Démantèlement de Dexia : la Belgique roulée dans la farine ?
A l'issue des négociations pour régler le démantèlement de la banque Dexia, Bruxelles va nationaliser les activités belges de l'établissement. Mais le reste de l'accord signé avec la France semble loin d'être à son avantage... Par Sébastian SEIBT (texte) L’heure des comptes a sonné. Alors que le processus de démantèlement de la banque franco-belge Dexia s’accélère, des voix commencent à se demander en Belgique si le pays ne s’est pas fait avoir par la France lors des négociations qui ont eu lieu pendant une bonne partie de la nuit de dimanche à lundi.
Un plan en trois parties
Ces âpres discussions entre autorités françaises, belges, luxembourgeoises et les dirigeants de Dexia ont débouché sur un plan en trois volets. Il prévoit que la Belgique nationalise les activités de banque de détail sur son sol de Dexia Belgique pour 4 milliards d'euros ; que la France cède à la Caisse des dépôts les activités de financement des collectivités qui représentent le coeur de métier de Dexia dans l'Hexagone ; et que Paris, Bruxelles et Luxembourg créent une banque poubelle (“bad bank”) pour gérer les quelque 100 milliards d’euros d’actifs toxiques qui plombaient les comptes de l'établissement. Une feuille de route claire en apparence et qui a plu aux agences de notation. Standard’s & Poor's a ainsi confirmé les notes de la France (AAA) et de la Belgique (AA+).
Côté belge en revanche, certains commencent à se demander si la France n'aurait pas berné le Royaume, en agissant avec la défense de ses intérêts comme seule préoccupation. La France, qui voit se profiler une élection présidentielle, aurait tout fait "pour garder à tout prix son rating AAA”, soulignait ainsi ce lundi le quotidien belge L’Écho.
Accord gagnant-perdant ?
Selon plusieurs journaux belges, la France aurait en fait lâché du lest sur le volet de la nationalisation de Dexia Belgique pour mieux obliger Bruxelles à accroître sa part dans le financement de la “bad bank”. Comme le rappelle La Libre Belgique, Paris a fini par concéder à Bruxelles le rachat de Dexia Belgique pour 4 milliards d'euros, après avoir estimé dans un premier temps que l'opération en valait 8 milliards.
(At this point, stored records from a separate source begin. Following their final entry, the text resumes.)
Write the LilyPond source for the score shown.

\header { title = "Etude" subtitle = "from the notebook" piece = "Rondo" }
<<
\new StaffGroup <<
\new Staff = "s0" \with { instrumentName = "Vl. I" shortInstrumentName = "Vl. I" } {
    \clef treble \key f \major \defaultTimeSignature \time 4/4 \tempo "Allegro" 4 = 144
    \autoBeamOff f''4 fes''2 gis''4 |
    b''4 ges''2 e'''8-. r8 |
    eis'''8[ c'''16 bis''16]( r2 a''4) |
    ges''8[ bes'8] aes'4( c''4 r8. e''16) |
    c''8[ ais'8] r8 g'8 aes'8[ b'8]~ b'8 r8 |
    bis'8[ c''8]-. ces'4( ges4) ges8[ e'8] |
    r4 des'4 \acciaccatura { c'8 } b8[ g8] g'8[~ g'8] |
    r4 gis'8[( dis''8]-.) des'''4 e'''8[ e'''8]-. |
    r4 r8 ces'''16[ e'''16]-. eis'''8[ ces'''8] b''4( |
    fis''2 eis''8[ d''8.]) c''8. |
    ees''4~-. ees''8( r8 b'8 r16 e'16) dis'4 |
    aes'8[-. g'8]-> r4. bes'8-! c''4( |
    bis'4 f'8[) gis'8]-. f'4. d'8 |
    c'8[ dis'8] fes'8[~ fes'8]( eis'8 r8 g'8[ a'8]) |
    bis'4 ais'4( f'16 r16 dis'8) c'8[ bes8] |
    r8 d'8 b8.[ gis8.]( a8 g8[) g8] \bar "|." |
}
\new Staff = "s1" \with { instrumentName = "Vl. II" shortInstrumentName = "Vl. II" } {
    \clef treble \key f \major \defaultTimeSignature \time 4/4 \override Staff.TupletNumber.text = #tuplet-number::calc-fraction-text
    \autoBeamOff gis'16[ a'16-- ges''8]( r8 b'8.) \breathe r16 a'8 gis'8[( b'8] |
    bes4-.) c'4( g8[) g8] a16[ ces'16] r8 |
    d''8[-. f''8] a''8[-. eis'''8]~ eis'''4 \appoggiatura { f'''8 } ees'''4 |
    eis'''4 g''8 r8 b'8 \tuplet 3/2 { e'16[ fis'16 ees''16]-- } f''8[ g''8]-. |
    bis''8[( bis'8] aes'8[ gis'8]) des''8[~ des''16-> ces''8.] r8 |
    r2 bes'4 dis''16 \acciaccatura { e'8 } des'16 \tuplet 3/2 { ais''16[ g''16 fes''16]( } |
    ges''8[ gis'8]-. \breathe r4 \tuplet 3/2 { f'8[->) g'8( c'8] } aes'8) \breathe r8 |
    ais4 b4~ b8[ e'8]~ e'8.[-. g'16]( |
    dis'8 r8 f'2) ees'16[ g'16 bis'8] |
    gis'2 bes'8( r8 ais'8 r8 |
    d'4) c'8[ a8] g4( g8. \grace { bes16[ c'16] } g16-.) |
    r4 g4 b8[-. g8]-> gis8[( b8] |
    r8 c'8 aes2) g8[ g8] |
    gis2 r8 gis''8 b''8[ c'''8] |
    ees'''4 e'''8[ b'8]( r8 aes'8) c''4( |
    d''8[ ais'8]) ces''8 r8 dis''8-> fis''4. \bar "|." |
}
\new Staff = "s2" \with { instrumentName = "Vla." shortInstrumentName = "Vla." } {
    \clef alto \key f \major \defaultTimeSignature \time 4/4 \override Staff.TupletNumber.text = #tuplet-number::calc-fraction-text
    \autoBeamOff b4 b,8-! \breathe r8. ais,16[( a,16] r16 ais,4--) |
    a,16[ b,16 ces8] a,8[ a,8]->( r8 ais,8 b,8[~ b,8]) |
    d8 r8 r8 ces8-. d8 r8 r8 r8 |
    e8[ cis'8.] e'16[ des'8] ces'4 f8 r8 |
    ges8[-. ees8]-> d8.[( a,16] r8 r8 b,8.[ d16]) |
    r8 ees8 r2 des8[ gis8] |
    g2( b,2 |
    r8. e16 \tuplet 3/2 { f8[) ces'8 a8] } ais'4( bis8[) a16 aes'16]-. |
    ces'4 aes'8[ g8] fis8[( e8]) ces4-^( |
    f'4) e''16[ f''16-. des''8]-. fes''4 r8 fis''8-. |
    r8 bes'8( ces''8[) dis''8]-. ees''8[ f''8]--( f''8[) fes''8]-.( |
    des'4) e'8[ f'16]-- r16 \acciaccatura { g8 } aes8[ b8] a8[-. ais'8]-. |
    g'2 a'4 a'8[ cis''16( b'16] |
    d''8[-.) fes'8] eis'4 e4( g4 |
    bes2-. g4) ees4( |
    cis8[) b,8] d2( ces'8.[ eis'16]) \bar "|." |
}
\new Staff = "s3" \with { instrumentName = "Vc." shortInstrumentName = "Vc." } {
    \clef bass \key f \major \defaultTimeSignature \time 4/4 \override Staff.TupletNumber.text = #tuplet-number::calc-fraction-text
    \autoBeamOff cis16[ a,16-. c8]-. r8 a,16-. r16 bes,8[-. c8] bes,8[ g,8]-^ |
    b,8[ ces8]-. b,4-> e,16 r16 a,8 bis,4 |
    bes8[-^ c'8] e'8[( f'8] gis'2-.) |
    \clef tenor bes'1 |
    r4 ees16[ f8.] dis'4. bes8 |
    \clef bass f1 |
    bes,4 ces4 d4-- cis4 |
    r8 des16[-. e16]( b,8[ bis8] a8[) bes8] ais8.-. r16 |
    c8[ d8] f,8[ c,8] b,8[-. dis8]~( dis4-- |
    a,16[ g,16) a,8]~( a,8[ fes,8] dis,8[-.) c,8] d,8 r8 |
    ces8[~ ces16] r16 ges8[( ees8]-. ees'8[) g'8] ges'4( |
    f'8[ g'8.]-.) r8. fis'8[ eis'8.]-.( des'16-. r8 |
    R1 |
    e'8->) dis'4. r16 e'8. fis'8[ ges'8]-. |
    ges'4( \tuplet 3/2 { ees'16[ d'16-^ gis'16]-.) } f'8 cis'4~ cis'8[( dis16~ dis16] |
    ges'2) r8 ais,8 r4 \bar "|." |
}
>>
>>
En contrepartie, laisse entendre pour sa part le quotidien Le Soir, la Belgique aurait été contrainte d'assurer, à hauteur de 60,5%, la garantie de 90 milliards d’euros apportée à la “bad bank” - contre 36,5% seulement pour la France et 3% pour le Luxembourg. Autrement dit, si la banque poubelle n’arrive pas à se débarrasser de ses actifs toxiques, la Belgique devra payer 54 milliards d’euros, soit près de 15% de son PIB - ou encore 5 000 euros par habitant -, là où la France n’aurait à engager que 2% à peine de son PIB (soit 32 milliards d’euros).
Pour l'heure, s'il ne s'agit certes que de garanties, “il ne s'agit pas d'un bon accord pour la Belgique car une ‘bad bank’ engendre toujours des pertes pour les actionnaires”, rappelle à France 24 Pascal de Lima, professeur d’économie à Sciences Po-Paris et économiste en chef chez Altran, une société de conseils en finance.
La menace qui plane sur la Belgique
Pour le Royaume, cet accord est d'autant plus risqué que les agences de notation ont ce genre d’actifs toxiques en horreur. “Puisqu’avec cette garantie on augmente le risque financier pour l’État belge, la note générale du pays s'en trouve menacée”, analyse Pierre-Henri Thomas, spécialiste du secteur financier du quotidien belge Le Soir.
Une menace dont la Belgique, déjà malmenée sur les marchés, n'a vraiment pas besoin, rappelle Pascal de Lima. "Les taux d’intérêt que Bruxelles doit payer sur sa dette ont déjà beaucoup augmenté depuis le début de la crise de la zone euro. Une dégradation de sa note accentuerait cette hausse et risquerait de faire du pays le premier du nord de l’Europe à succomber à l’effet de contagion de la crise de la dette grecque”.